INFORMATION GIVEN ▸
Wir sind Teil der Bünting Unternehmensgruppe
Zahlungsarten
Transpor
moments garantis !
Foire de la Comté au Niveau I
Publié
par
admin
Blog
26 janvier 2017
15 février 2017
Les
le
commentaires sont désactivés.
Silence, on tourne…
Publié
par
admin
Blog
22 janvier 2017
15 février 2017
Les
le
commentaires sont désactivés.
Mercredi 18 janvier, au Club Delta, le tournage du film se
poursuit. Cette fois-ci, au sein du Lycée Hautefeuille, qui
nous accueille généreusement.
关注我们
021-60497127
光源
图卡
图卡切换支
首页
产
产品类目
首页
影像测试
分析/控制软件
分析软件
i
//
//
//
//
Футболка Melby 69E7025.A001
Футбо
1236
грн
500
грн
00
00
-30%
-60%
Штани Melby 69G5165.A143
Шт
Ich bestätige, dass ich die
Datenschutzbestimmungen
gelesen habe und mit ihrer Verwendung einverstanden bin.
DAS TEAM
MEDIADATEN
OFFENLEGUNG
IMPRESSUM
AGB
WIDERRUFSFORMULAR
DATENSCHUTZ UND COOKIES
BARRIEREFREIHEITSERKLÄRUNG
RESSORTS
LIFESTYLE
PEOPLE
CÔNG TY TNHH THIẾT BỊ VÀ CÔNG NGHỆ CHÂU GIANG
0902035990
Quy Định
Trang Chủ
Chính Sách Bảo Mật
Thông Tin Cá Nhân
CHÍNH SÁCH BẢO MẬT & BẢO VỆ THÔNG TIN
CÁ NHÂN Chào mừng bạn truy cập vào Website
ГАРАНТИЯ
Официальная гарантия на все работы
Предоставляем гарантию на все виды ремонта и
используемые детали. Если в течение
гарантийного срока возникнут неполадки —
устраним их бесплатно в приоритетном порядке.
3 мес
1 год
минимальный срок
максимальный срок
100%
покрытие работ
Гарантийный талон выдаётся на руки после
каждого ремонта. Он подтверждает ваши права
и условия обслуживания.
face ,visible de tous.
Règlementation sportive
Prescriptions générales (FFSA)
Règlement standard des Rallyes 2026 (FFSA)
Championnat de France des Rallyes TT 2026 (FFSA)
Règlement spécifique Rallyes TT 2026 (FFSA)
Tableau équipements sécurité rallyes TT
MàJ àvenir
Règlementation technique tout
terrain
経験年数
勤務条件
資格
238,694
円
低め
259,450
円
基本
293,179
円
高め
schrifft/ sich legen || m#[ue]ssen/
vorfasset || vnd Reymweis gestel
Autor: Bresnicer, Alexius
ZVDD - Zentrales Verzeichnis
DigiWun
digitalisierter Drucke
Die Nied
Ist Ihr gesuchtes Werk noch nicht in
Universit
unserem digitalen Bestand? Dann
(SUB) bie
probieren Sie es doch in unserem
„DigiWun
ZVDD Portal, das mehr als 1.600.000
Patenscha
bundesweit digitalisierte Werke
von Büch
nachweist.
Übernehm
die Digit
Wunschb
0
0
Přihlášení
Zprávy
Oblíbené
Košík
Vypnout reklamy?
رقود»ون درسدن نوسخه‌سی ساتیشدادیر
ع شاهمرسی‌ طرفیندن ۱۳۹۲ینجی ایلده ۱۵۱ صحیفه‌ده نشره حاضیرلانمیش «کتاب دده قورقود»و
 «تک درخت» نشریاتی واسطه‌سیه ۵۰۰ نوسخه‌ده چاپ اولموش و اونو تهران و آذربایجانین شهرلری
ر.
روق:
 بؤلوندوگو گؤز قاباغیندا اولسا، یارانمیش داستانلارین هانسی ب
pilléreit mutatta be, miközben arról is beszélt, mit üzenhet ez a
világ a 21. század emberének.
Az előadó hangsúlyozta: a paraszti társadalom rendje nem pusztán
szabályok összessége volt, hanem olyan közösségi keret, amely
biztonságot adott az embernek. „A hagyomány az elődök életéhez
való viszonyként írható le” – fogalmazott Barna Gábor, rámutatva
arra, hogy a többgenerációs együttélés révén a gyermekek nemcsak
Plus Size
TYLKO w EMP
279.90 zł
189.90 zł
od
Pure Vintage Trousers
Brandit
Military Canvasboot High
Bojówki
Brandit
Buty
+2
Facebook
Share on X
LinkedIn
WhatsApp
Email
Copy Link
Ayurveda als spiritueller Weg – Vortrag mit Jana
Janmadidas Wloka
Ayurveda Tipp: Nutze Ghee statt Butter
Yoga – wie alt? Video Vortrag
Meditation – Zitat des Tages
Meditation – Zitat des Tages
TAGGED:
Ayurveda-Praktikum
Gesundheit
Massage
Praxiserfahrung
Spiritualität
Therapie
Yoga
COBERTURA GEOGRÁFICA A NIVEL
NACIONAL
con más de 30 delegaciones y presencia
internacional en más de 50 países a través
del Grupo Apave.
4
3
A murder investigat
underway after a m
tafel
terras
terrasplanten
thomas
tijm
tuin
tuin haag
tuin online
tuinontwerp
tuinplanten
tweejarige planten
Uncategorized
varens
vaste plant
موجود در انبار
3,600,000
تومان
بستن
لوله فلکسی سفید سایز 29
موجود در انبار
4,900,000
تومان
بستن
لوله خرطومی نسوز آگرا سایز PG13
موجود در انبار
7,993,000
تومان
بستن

TASK TO CARRY OUT ▸ Write out every line of the records exactly.

ANSWER SPACE ▸
Wir sind Teil der Bünting Unternehmensgruppe
Zahlungsarten
Transpor
moments garantis !
Foire de la Comté au Niveau I
Publié
par
admin
Blog
26 janvier 2017
15 février 2017
Les
le
commentaires sont désactivés.
Silence, on tourne…
Publié
par
admin
Blog
22 janvier 2017
15 février 2017
Les
le
commentaires sont désactivés.
Mercredi 18 janvier, au Club Delta, le tournage du film se
poursuit. Cette fois-ci, au sein du Lycée Hautefeuille, qui
nous accueille généreusement.
关注我们
021-60497127
光源
图卡
图卡切换支
首页
产
产品类目
首页
影像测试
分析/控制软件
分析软件
i
//
//
//
//
Футболка Melby 69E7025.A001
Футбо
1236
грн
500
грн
00
00
-30%
-60%
Штани Melby 69G5165.A143
Шт
Ich bestätige, dass ich die
Datenschutzbestimmungen
gelesen habe und mit ihrer Verwendung einverstanden bin.
DAS TEAM
MEDIADATEN
OFFENLEGUNG
IMPRESSUM
AGB
WIDERRUFSFORMULAR
DATENSCHUTZ UND COOKIES
BARRIEREFREIHEITSERKLÄRUNG
RESSORTS
LIFESTYLE
PEOPLE
CÔNG TY TNHH THIẾT BỊ VÀ CÔNG NGHỆ CHÂU GIANG
0902035990
Quy Định
Trang Chủ
Chính Sách Bảo Mật
Thông Tin Cá Nhân
CHÍNH SÁCH BẢO MẬT & BẢO VỆ THÔNG TIN
CÁ NHÂN Chào mừng bạn truy cập vào Website
ГАРАНТИЯ
Официальная гарантия на все работы
Предоставляем гарантию на все виды ремонта и
используемые детали. Если в течение
гарантийного срока возникнут неполадки —
устраним их бесплатно в приоритетном порядке.
3 мес
1 год
минимальный срок
максимальный срок
100%
покрытие работ
Гарантийный талон выдаётся на руки после
каждого ремонта. Он подтверждает ваши права
и условия обслуживания.
face ,visible de tous.
Règlementation sportive
Prescriptions générales (FFSA)
Règlement standard des Rallyes 2026 (FFSA)
Championnat de France des Rallyes TT 2026 (FFSA)
Règlement spécifique Rallyes TT 2026 (FFSA)
Tableau équipements sécurité rallyes TT
MàJ àvenir
Règlementation technique tout
terrain
経験年数
勤務条件
資格
238,694
円
低め
259,450
円
基本
293,179
円
高め
schrifft/ sich legen || m#[ue]ssen/
vorfasset || vnd Reymweis gestel
Autor: Bresnicer, Alexius
ZVDD - Zentrales Verzeichnis
DigiWun
digitalisierter Drucke
Die Nied
Ist Ihr gesuchtes Werk noch nicht in
Universit
unserem digitalen Bestand? Dann
(SUB) bie
probieren Sie es doch in unserem
„DigiWun
ZVDD Portal, das mehr als 1.600.000
Patenscha
bundesweit digitalisierte Werke
von Büch
nachweist.
Übernehm
die Digit
Wunschb
0
0
Přihlášení
Zprávy
Oblíbené
Košík
Vypnout reklamy?
رقود»ون درسدن نوسخه‌سی ساتیشدادیر
ع شاهمرسی‌ طرفیندن ۱۳۹۲ینجی ایلده ۱۵۱ صحیفه‌ده نشره حاضیرلانمیش «کتاب دده قورقود»و
 «تک درخت» نشریاتی واسطه‌سیه ۵۰۰ نوسخه‌ده چاپ اولموش و اونو تهران و آذربایجانین شهرلری
ر.
روق:
 بؤلوندوگو گؤز قاباغیندا اولسا، یارانمیش داستانلارین هانسی ب
pilléreit mutatta be, miközben arról is beszélt, mit üzenhet ez a
világ a 21. század emberének.
Az előadó hangsúlyozta: a paraszti társadalom rendje nem pusztán
szabályok összessége volt, hanem olyan közösségi keret, amely
biztonságot adott az embernek. „A hagyomány az elődök életéhez
való viszonyként írható le” – fogalmazott Barna Gábor, rámutatva
arra, hogy a többgenerációs együttélés révén a gyermekek nemcsak
Plus Size
TYLKO w EMP
279.90 zł
189.90 zł
od
Pure Vintage Trousers
Brandit
Military Canvasboot High
Bojówki
Brandit
Buty
+2
Facebook
Share on X
LinkedIn
WhatsApp
Email
Copy Link
Ayurveda als spiritueller Weg – Vortrag mit Jana
Janmadidas Wloka
Ayurveda Tipp: Nutze Ghee statt Butter
Yoga – wie alt? Video Vortrag
Meditation – Zitat des Tages
Meditation – Zitat des Tages
TAGGED:
Ayurveda-Praktikum
Gesundheit
Massage
Praxiserfahrung
Spiritualität
Therapie
Yoga
COBERTURA GEOGRÁFICA A NIVEL
NACIONAL
con más de 30 delegaciones y presencia
internacional en más de 50 países a través
del Grupo Apave.
4
3
A murder investigat
underway after a m
tafel
terras
terrasplanten
thomas
tijm
tuin
tuin haag
tuin online
tuinontwerp
tuinplanten
tweejarige planten
Uncategorized
varens
vaste plant
موجود در انبار
3,600,000
تومان
بستن
لوله فلکسی سفید سایز 29
موجود در انبار
4,900,000
تومان
بستن
لوله خرطومی نسوز آگرا سایز PG13
موجود در انبار
7,993,000
تومان
بستن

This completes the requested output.